In fact, Fried says, there isn’t great evidence that one rating scale can be swapped out for another. Because mental illnesses can be assessed on different scales, researchers combining multiple data sets might inadvertently be including people in their studies who really aren’t comparable to one another.

How we assess mental illness is also a problem on a deeper level.If researchers are training algorithms to recognize “depression” as the catch-all that defines the word now, they may just be entrenching psychiatry’s problems. What’s the point of predicting remission in depression if the thing we call depression doesn’t match our current definition of it?

Computational psychiatry could also stumble badly if its underlying assumptions about the brain are flawed. The field assumes that people’s brains function similarly enough that the complexities of behavior manifest themselves in physically predictable ways. “We’re all basically carrying around the same system, and are subject to the same failure modes,” says James Kozloski, a computational neuroscientist who works with Cecchi at IBM.

This idea, that mental disorders are the result of something broken in the brain, is standard in neuroscience. If so, it’s easy to imagine a world where an algorithm could be trained to recognize specific mental illnesses from reading brain scans, like some sort of robot radiologist. But it’s debatable whether mental illness always works that way.

One alternative idea is that mental disorders don’t arise from clear-cut and identifiable disruptions in brain function. Instead, symptoms might essentially cause each other in a kind of feedback loop. A person might experience a triggering event, like the loss of a loved one, leading to sadness. Sadness, in turn, could activate insomnia, which could feed into a cycle of guilt and self-reproach. This self-sustaining network of symptoms would be reflected in brain function, of course, as everything in the mind must be. As brain function goes haywire, disruptions like neurotransmitter fluctuations might even cause more symptoms. But the disorder isn’t just the result of an off-kilter brain. Instead, something much more complicated might be happening.

For the first time, we just might have the power to sort through the massive complexity of the brain.
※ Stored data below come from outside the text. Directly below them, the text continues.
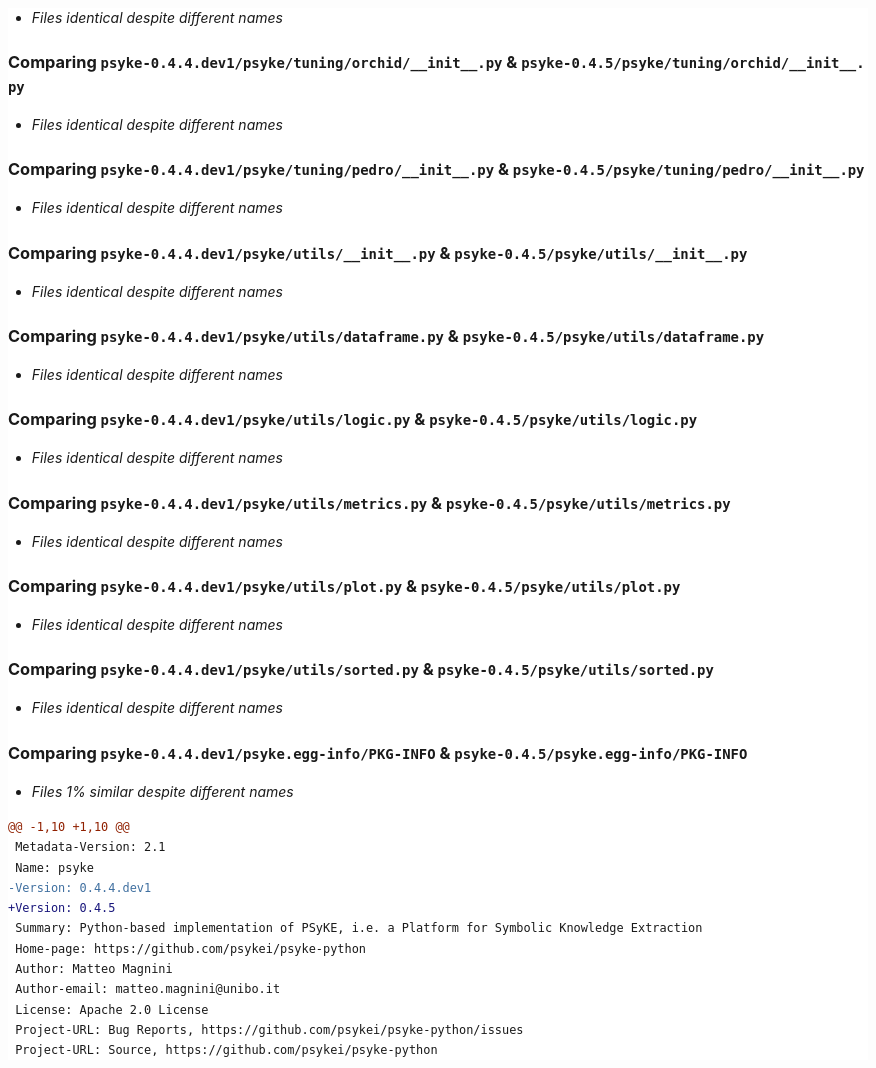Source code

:  * *Files identical despite different names*

### Comparing `psyke-0.4.4.dev1/psyke/tuning/orchid/__init__.py` & `psyke-0.4.5/psyke/tuning/orchid/__init__.py`

 * *Files identical despite different names*

### Comparing `psyke-0.4.4.dev1/psyke/tuning/pedro/__init__.py` & `psyke-0.4.5/psyke/tuning/pedro/__init__.py`

 * *Files identical despite different names*

### Comparing `psyke-0.4.4.dev1/psyke/utils/__init__.py` & `psyke-0.4.5/psyke/utils/__init__.py`

 * *Files identical despite different names*

### Comparing `psyke-0.4.4.dev1/psyke/utils/dataframe.py` & `psyke-0.4.5/psyke/utils/dataframe.py`

 * *Files identical despite different names*

### Comparing `psyke-0.4.4.dev1/psyke/utils/logic.py` & `psyke-0.4.5/psyke/utils/logic.py`

 * *Files identical despite different names*

### Comparing `psyke-0.4.4.dev1/psyke/utils/metrics.py` & `psyke-0.4.5/psyke/utils/metrics.py`

 * *Files identical despite different names*

### Comparing `psyke-0.4.4.dev1/psyke/utils/plot.py` & `psyke-0.4.5/psyke/utils/plot.py`

 * *Files identical despite different names*

### Comparing `psyke-0.4.4.dev1/psyke/utils/sorted.py` & `psyke-0.4.5/psyke/utils/sorted.py`

 * *Files identical despite different names*

### Comparing `psyke-0.4.4.dev1/psyke.egg-info/PKG-INFO` & `psyke-0.4.5/psyke.egg-info/PKG-INFO`

 * *Files 1% similar despite different names*

```diff
@@ -1,10 +1,10 @@
 Metadata-Version: 2.1
 Name: psyke
-Version: 0.4.4.dev1
+Version: 0.4.5
 Summary: Python-based implementation of PSyKE, i.e. a Platform for Symbolic Knowledge Extraction
 Home-page: https://github.com/psykei/psyke-python
 Author: Matteo Magnini
 Author-email: matteo.magnini@unibo.it
 License: Apache 2.0 License
 Project-URL: Bug Reports, https://github.com/psykei/psyke-python/issues
 Project-URL: Source, https://github.com/psykei/psyke-python
```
The bottom line of this idea, which is known as the network theory of psychopathology, is that mental disorders that manifest themselves in similar ways actually could have very different origins. If that’s true, computational approaches aren’t likely to generalize beyond small groups of patients or lead to more precise treatments.

To try to tackle that problem, some computational psychologists are testing computational methods against existing psychological theories. At the Laureate Institute for Brain Research in Tulsa, Oklahoma, for example, psychiatrist Martin Paulus has been modeling the processes that could explain anxiety. In his team’s simulations, anxiety disorders emerge when random information (the frown on the face of a stranger) is weighted too heavily over pertinent facts (most people are pretty friendly). These models hint that in real brains, irrelevant stuff gets interpreted as evidence of a scary world. Thus, therapies designed to nudge people with social anxiety into harmless situations that scare them might not be best for people who will interpret the situation as scary no matter how benign it really is.

Developing a deeper understanding of the brain will probably require knitting together all of these computational approaches, something the brand-new field hasn’t managed quite yet. Even so, there is optimism for computational psychiatry. For the first time, researchers say, we just might have the power to sort through the massive complexity of the brain.

“The field is generally on the right path,” Penn’s Kording says. “It’s just that it’s a hard path.”

This story was updated on February 9, 2018, to clarify that not all of the 280 scales for measuring depression are still in use.